▶ _Provided text_:
# # # # #

The proportion of the variance in psychosis risk explained by the schizophrenia PRS increased with progressively more inclusive P value thresholds, reaching a plateau of 9% variance explained at the 0.05 P value threshold (Nagelkerke’s pseudo-R² = 9 %; p= 7.6x10^-40) (Table 2, Table S6 and Figure 1). At the same P value threshold the variance explained by the bipolar disorder PRS was only 1.7% (P_T = 0.05, Nagelkerke’s pseudo-R² = 1.7%) (Table 2, Table S6 and Figure 1). Results for all the P value thresholds used are reported in figure 1 and in the supplementary material (Table S6).

The proportion of variance explained (calculated as Nagelkerke’s pseudo R²) was computed by comparison of the full model (either schizophrenia based or BD based PRS plus covariates) to the reduced model (covariates only). As per standard procedures (Ripke et al, 2014), ten different P value thresholds (P_T) were used to select risk alleles used in the computation of polygenic risk scores. The variance explained at each P value threshold (5×10^-08, 1×10^-06, 1×10^-04, 1×10^-03, 0.01, 0.05, 0.1, 0.2, 0.5 and 1) is shown (legend above plot). Significance testing results are available in Table S6.

# # # # #

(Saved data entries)
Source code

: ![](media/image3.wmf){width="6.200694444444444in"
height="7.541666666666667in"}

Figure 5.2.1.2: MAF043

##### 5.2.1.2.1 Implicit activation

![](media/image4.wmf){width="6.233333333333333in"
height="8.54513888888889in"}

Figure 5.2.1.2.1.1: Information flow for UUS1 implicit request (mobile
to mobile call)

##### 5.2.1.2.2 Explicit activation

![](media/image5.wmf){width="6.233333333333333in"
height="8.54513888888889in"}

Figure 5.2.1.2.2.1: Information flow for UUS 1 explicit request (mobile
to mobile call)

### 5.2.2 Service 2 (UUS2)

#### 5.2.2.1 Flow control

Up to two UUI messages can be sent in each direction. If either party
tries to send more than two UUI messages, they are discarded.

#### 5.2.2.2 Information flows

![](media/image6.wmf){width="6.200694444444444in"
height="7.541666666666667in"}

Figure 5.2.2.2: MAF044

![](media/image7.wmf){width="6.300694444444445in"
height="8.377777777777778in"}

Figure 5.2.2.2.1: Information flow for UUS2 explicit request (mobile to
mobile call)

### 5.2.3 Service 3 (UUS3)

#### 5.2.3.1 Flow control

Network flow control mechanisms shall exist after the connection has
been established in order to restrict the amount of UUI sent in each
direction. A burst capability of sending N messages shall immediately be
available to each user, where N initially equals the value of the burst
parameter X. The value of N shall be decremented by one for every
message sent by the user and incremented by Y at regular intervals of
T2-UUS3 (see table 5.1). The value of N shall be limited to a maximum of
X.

# # # # #

▶ _Exercise prompt_: Reproduce the text on polygenic risk scores above between "The proportion of the" and "material (Table S6).", inclusive, without any changes.

▶ _Response for this exercise_:
The proportion of the variance in psychosis risk explained by the schizophrenia PRS increased with progressively more inclusive P value thresholds, reaching a plateau of 9% variance explained at the 0.05 P value threshold (Nagelkerke’s pseudo-R² = 9 %; p= 7.6x10^-40) (Table 2, Table S6 and Figure 1). At the same P value threshold the variance explained by the bipolar disorder PRS was only 1.7% (P_T = 0.05, Nagelkerke’s pseudo-R² = 1.7%) (Table 2, Table S6 and Figure 1). Results for all the P value thresholds used are reported in figure 1 and in the supplementary material (Table S6).